This project aims to implement a web crawling mechanism in JavaScript or TypeScript to fetch and extract data from any provided URL or website. The solution is designed to handle dynamic content or elements loaded asynchronously on web pages. Additionally, it includes a method to convert the crawled textual data into vectorized representations using an appropriate vectorization technique, such as Word Embeddings, and store the data in a Vector DB.
- Web Crawling: Implements a web crawling mechanism to fetch and extract data from any provided URL or website.
- Dynamic Content Handling: Capable of handling dynamic content or elements loaded asynchronously on web pages.
- Textual Data Vectorization: Converts the crawled textual data into vectorized representations using an appropriate technique (e.g., Word Embeddings).
- Vector Database: Stores the vectorized data in a Vector DB for efficient retrieval and analysis.
- Text Query System: Develops a system where users can submit text queries, vectorizing them using the same technique, and providing the top 3 relevant crawled data.
The project is structured into the following directories:
- server: Contains the backend server code.
- client: Includes the frontend React application code.
- Express: Backend framework for handling HTTP requests and responses.
- Pupeeteer: Library to extract text from the requested URL.

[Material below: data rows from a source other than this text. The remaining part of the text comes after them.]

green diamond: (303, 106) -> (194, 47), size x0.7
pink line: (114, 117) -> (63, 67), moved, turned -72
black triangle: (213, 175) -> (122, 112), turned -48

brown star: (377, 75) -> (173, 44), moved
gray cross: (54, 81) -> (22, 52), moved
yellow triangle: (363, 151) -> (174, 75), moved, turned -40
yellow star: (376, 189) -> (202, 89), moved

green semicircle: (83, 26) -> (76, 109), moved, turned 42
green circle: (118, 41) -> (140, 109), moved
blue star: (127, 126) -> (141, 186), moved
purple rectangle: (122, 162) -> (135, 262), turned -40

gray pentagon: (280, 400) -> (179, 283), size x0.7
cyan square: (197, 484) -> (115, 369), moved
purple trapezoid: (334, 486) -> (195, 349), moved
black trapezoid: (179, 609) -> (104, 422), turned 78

- MongoDB Atlas: Hosted NoSQL database for storing and querying vectorized data.
- Gemini API: API used for creating embedddings.
- React: Frontend library for building user interfaces.
This project will work with Hosted Mongo Atlas after adding vector keys too it.
- Clone the repository:
git clone https://github.com/weekash/vectoroid.git
- Navigate to the server directory:
cd server
- Install dependencies:
npm install
- Add a
.env
file at root containing variables from.env.example
- Start the server:
npm start
- Navigate to the client directory:
cd client
- Install dependencies:
npm install
- Add a
.env
file at root containing variables from.env.example
- Start the client:
npm run dev
- Get your Gemini API Key here https://aistudio.google.com/app/apikey
- Enabling vector search in hosted mongodb atlas https://www.mongodb.com/docs/atlas/atlas-vector-search/vector-search-overview/
- Access the web application in your browser.
- Enter a URL or website to crawl and extract data.
- Submit text queries to retrieve the top 3 relevant crawled data.